DOCUMENT SECTION:
For Communities to Work

Excerpts and illustrations from For Communities to Work, by David Mathews, © the Charles F. Kettering Foundation, posted by permission. To download the complete work click here.

Having spent [several decades] studying communities, the Kettering Foundation, a nonpartisan research organization, has discovered an unrealized potential for constructive community change — the power of an engaged public. Lasting improvements are probably impossible without one.

By a “public,” we at the foundation mean a diverse body of people joined together in ever-changing alliances to make choices about how to advance their common well-being. Communities must have citizens who will take responsibility for what happens and who can make sound decisions about their future. By an “engaged public,” we mean a committed and interrelated citizenry rather than a persuaded populace. There is an important difference between the two. Members of an engaged public have decided among themselves on a course of action and are political actors directly involved in making changes; an engaged public owns its problems and its institutions. A persuaded populace has been convinced by leaders to let them implement certain programs. We found we had to make this distinction because the term “public engagement” has been used to describe a form of public relations aimed at gaining popular support for an institution or a cause. Public engagement in community affairs is not just a means of getting support for projects; it is an end in itself. . . . To take an example from politics, deliberative dialogue seems to be intrinsically valuable to citizens. While it produces useful outcomes, people also like this way of talking and relating for its own sake. . . .

You will notice that the word “politics” is used to describe the things citizens do both with other citizens and with governments to change their communities. We recognize that the term usually refers to election campaigns and the activities of governments. We use a broader definition in order to take into account all that is required to sustain a polis, or community. A neighborhood association organizing to keep streets safe is political. A citizens’ forum on ways to improve the economy is political. A coalition working for a better education system is political. And all those concerned about such matters have political interests. So politics doesn’t belong only to officeholders; it rightly belongs to everyone. This book is about how citizens can reclaim politics.

To talk about a public becoming a greater force in community politics is not the same as advocating mobocracy, or government by popular whim. What is public and what is popular are not the same. For example, there is a vast difference between public judgment and popular opinion. Public judgment is shared and reflective. Popular opinion is individual and reactive. To think of politics as a public activity changes the very meaning of politics. It becomes the art of making collective decisions and developing productive relationships, so that diverse people can act together in ways that give them greater control over their common fate. Politics is not simply passing legislation and electing representatives. . . .

TASK DETAILS: According to the excerpt on community politics, what does the foundation mean by an "engaged public"?

RECORDS:
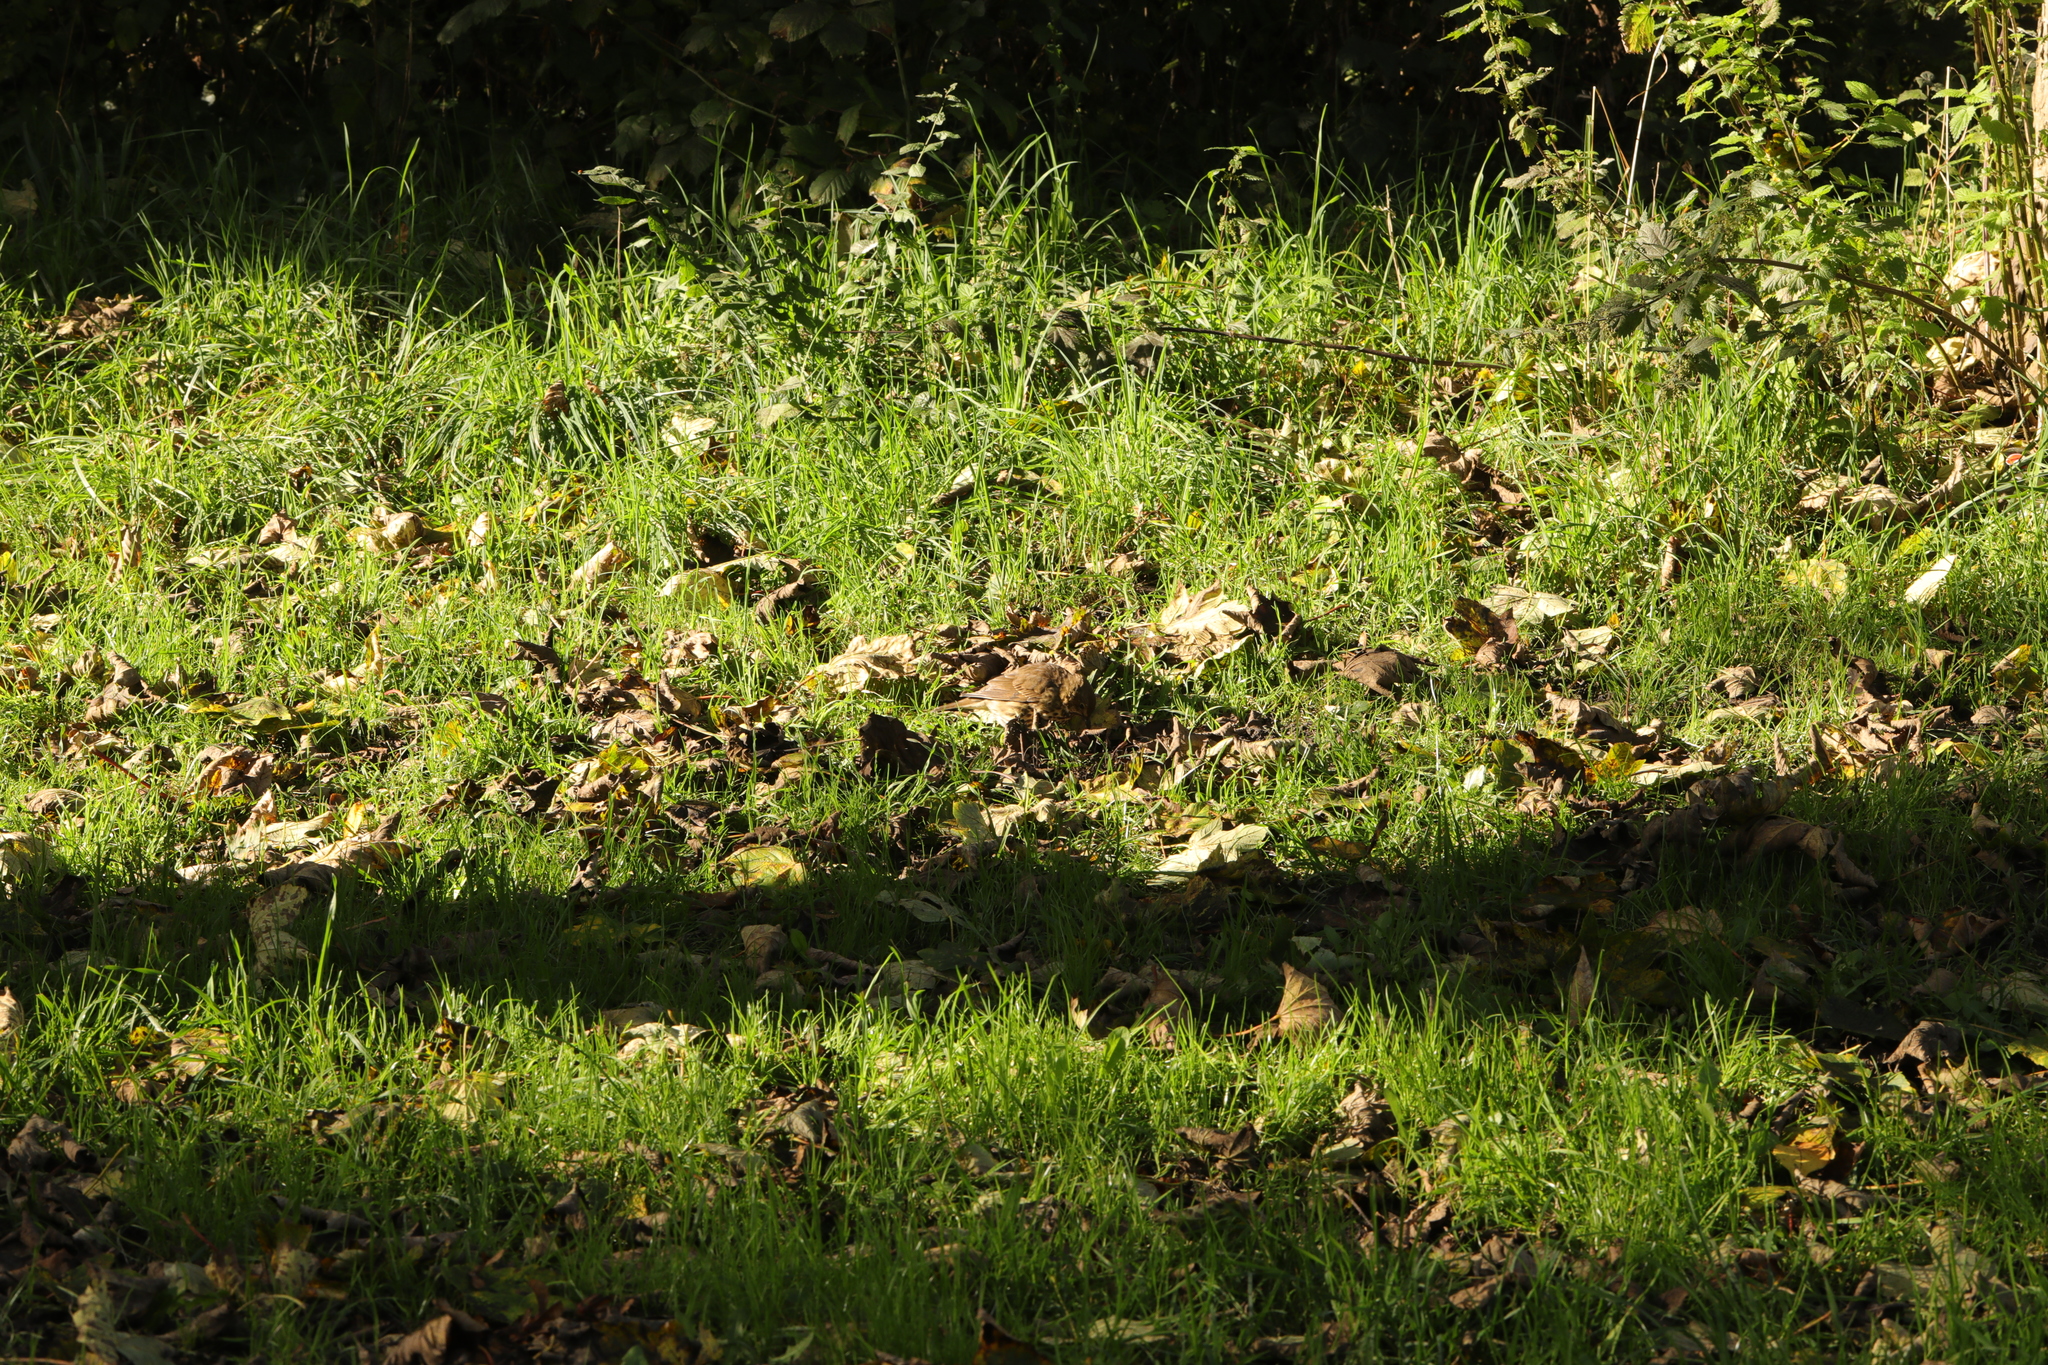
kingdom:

--

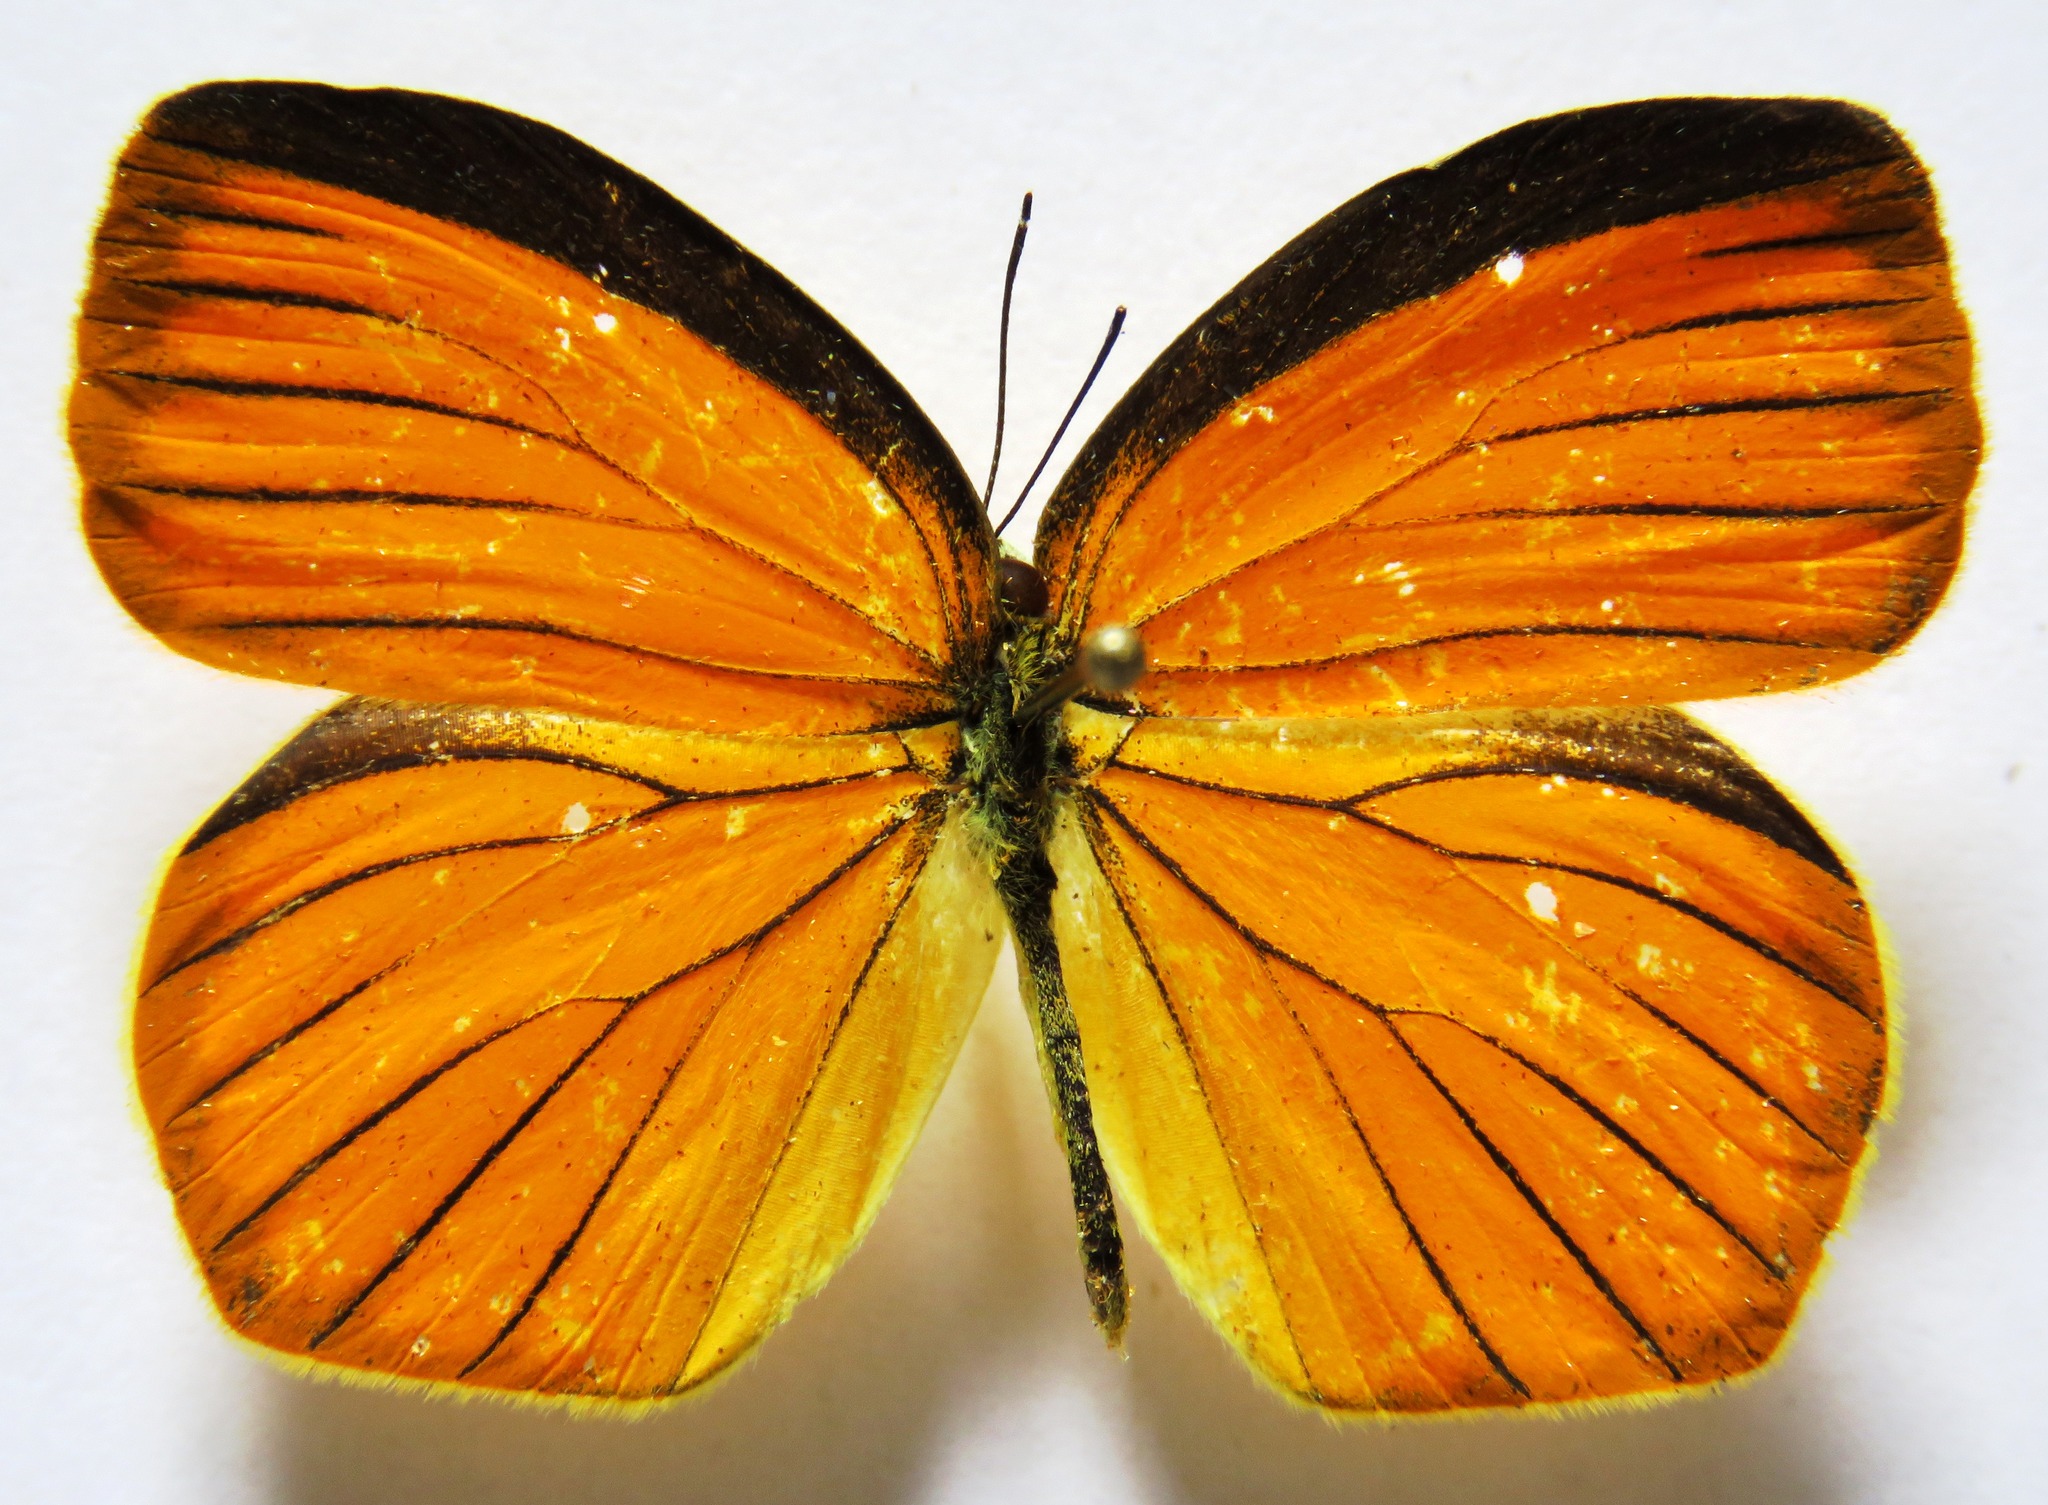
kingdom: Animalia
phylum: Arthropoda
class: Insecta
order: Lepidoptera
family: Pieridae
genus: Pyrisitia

---

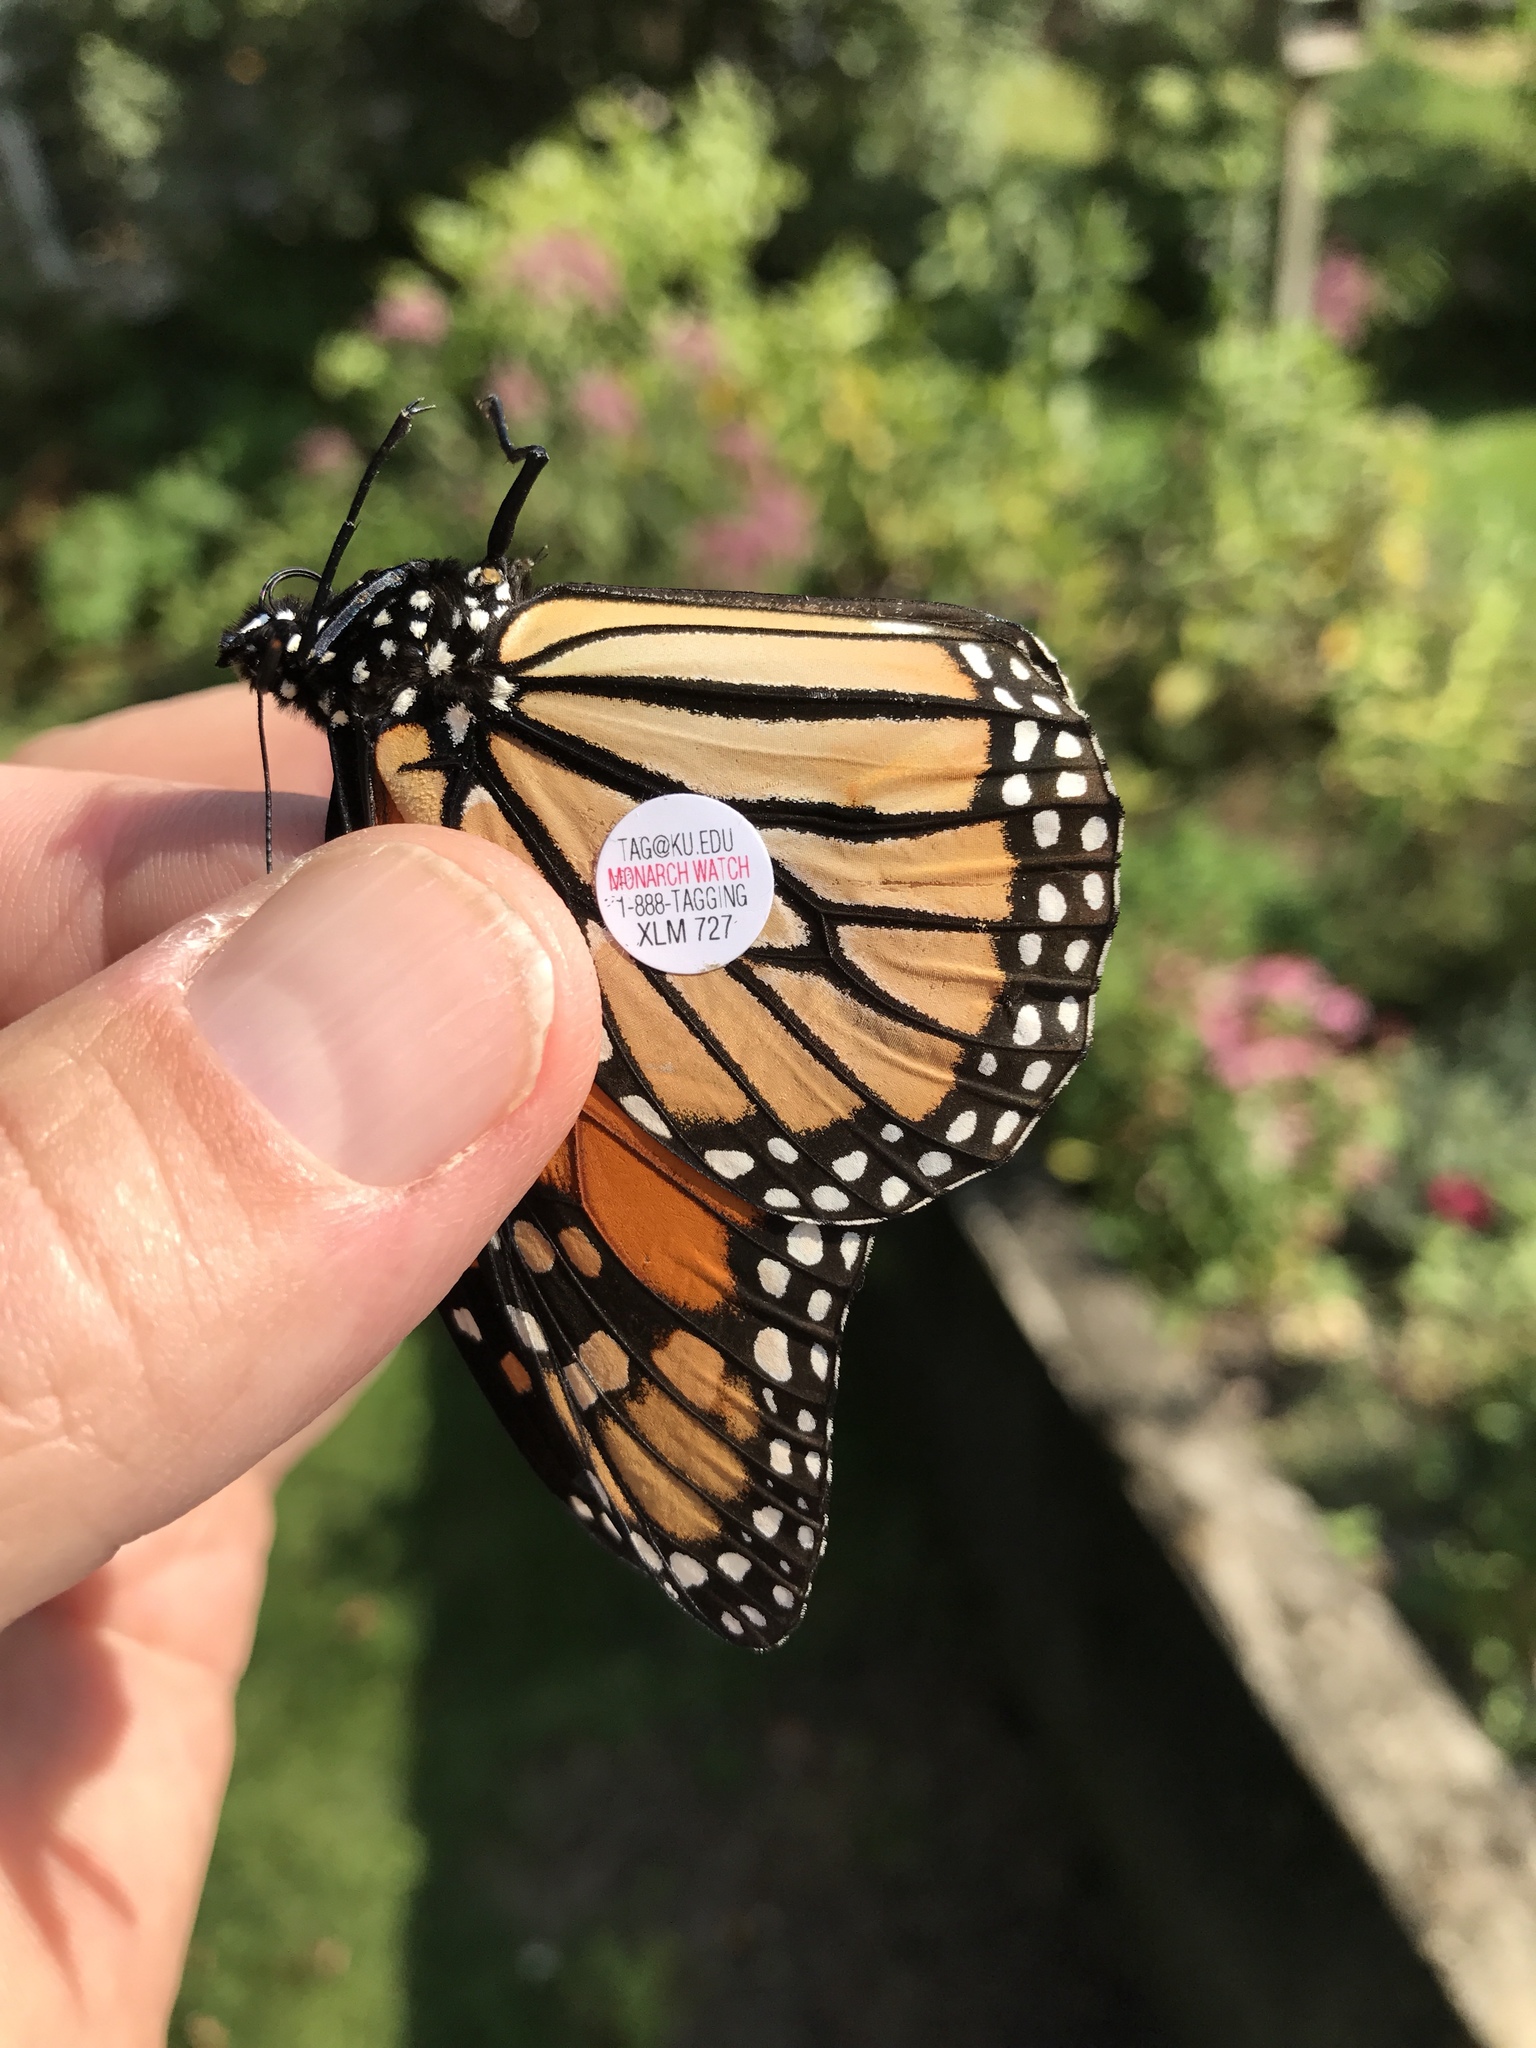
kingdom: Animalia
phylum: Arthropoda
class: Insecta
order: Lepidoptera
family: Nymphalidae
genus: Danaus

RESPONSE TO THE EXERCISE: A committed and interrelated citizenry rather than a persuaded populace.